Jusqu'au début des années 1990, le traitement standard du cancer du larynx localement avancé était la laryngectomie totale. Ensuite, il y a eu une importante étape : l'étude du Department of Veterans Affairs Laryngeal Cancer Study Group, dans laquelle on a comparé, d'une part, la chimiothérapie l'induction (cisplatine plus fluoro-uracile) suivie de radiothérapie, d'autre part, la chirurgie avec radiothérapie adjuvante. Résultat : le larynx fut préservé chez 64 % des patients non opérés et la survie à deux ans fut identique (68 %) dans les deux groupes ; aucune différence de mortalité n'a été rapportée après plus de dix ans de suivi. Dès lors, la possibilité de préserver le larynx sans compromettre la survie a fait de la chimiothérapie d'induction suivie de radiothérapie une alternative à la laryngectomie dans le cancer laryngé localement avancé.
Il semblait nécessaire de déterminer la place respective de la chimiothérapie et de la radiothérapie.
L'essai RTOG 91-11 a donc été mis en place, dans le but de comparer trois traitements : induction par cisplatine plus fluoro-uracile puis radiothérapie en cas de réponse ; radiothérapie avec administration concomitante de cisplatine (notion selon laquelle les effets de la radiothérapie sur les cellules tumorales sont accrus en cas de traitement concomitant par le cisplatine) ; radiothérapie seule.
Les patients étaient éligibles s'ils avaient un carcinome à cellules squameuses de stade III ou IV du larynx glottique ou supra-glottique, relevant en principe de la laryngectomie. Entre août 19?2 et mai 2000, 547 patients ont été enrôlés et répartis au hasard dans l'un des trois groupes de traitement ; 518 ont pu être analysés.
L'objectif primaire était la préservation du larynx. Les autres objectifs analysés étaient la survie globale, la survie sans maladie, le contrôle local et locorégional, le délai de survenue des métastases à distance et la survie sans laryngectomie.
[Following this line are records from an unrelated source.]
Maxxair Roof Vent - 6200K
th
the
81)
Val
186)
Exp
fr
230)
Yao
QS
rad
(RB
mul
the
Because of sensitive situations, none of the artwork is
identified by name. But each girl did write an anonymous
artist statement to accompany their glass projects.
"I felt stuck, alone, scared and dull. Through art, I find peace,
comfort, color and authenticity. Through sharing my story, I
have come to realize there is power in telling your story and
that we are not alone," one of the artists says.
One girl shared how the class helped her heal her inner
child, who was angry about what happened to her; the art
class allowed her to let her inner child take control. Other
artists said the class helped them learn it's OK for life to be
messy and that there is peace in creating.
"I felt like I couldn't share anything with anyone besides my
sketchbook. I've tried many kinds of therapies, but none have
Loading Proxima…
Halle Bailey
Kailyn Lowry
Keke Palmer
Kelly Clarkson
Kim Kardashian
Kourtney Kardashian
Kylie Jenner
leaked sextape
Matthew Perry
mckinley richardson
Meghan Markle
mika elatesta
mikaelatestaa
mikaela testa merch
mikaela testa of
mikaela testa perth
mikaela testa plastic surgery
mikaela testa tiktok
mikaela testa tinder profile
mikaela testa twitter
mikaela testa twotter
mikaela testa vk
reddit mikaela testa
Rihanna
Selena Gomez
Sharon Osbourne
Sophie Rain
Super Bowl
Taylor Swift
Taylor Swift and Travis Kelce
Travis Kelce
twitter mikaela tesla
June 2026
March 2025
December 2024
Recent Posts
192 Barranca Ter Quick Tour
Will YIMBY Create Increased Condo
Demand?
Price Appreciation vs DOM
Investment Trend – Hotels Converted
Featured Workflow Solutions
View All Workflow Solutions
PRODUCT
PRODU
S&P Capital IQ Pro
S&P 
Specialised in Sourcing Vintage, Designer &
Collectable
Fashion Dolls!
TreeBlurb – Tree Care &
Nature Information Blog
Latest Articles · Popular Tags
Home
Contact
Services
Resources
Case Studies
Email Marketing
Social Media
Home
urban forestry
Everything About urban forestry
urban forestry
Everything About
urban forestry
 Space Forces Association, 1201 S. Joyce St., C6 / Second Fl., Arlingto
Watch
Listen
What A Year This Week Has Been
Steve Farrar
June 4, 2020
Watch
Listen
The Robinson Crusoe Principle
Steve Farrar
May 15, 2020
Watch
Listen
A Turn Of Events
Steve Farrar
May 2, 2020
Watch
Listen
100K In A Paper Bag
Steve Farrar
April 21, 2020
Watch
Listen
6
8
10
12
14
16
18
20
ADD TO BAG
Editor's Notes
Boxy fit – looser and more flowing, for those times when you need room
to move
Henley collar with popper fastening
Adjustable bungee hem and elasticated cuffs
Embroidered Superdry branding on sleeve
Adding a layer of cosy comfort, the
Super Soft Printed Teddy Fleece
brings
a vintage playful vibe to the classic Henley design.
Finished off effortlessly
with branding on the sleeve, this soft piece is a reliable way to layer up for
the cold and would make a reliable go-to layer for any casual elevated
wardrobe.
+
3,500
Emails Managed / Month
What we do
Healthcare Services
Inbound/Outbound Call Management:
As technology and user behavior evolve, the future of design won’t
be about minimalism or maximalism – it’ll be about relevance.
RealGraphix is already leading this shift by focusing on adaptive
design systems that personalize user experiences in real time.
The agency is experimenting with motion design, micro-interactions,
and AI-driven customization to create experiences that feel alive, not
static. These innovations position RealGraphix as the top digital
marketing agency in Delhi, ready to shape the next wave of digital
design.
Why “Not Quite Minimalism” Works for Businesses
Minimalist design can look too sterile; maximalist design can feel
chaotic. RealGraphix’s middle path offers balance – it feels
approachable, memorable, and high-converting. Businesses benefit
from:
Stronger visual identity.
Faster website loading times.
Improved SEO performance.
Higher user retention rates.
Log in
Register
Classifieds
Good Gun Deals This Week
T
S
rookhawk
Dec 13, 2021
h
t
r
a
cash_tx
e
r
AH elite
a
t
Le suivi médian a été de 3,8 années.
Larynx intact au bout de deux ans dans 88 % des cas
Au bout de deux ans, la proportion de patients ayant un larynx intact après radiothérapie avec cisplatine concomitant (88 %) était significativement différente de celle observée dans le groupe chimiothérapie d'induction suivie de radiothérapie (75 % ; p = 0,005) et dans le groupe radiothérapie seule (70 % ; p < 0,001).
De même, le taux de contrôle locorégional a été significativement supérieur dans le groupe radiothérapie avec cisplatine (78 %) à celui de la séquence chimiothérapie d'induction puis radiothérapie ((61 %) et à la radiothérapie seule (56 %).
Quant aux métastases à distance et à la survie sans maladie, les deux protocoles à base de chimiothérapie faisaient mieux que la radiothérapie seule.
Pour ce qui est de la survie globale, les taux étaient similaires dans les trois groupes.
Une forte toxicité muqueuse
En ce qui concerne les effets toxiques de haut grade, ils ont été plus fréquents dans les deux groupes chimiothérapie (82 % pour le couple radiothérapie et cisplatine et 81 % pour la séquence chimiothérapie d'induction puis chimiothérapie).
Enfin, la toxicité muqueuse de l'administration concomitante de la radiothérapie et du cisplatine a été près de deux fois plus importante que celle observée dans les deux autres groupes.
« Chez les patients ayant un cancer laryngé, la radiothérapie avec administration concomitante de cisplatine est supérieure à la chimiothérapie d'induction suivie de radiothérapie et à la radiothérapie seule pour la préservation laryngée et le contrôle locorégional », concluent les auteurs.
Pour eux, « la radiothérapie avec cisplatine concomitant devrait être considérée comme le traitement standard des patients souhaitant conserver leur larynx, et dont le cancer rentre dans la catégorie de ceux analysés dans l'étude », et la laryngectomie devrait n'être pratiquée que dans un but de « sauvetage ».
Ils insistent sur le fait que cette conclusion s'applique seulement aux patients ayant une maladie de stade III ou IV, mais pas aux patients ayant un envahissement significatif de la base de la langue ou une grosse destruction cartilagineuse.
Ariene Forastiere et coll. (Etats-Unis). « New England Journal of Medicine » du 27 novembre 2003, pp. 2091-2198.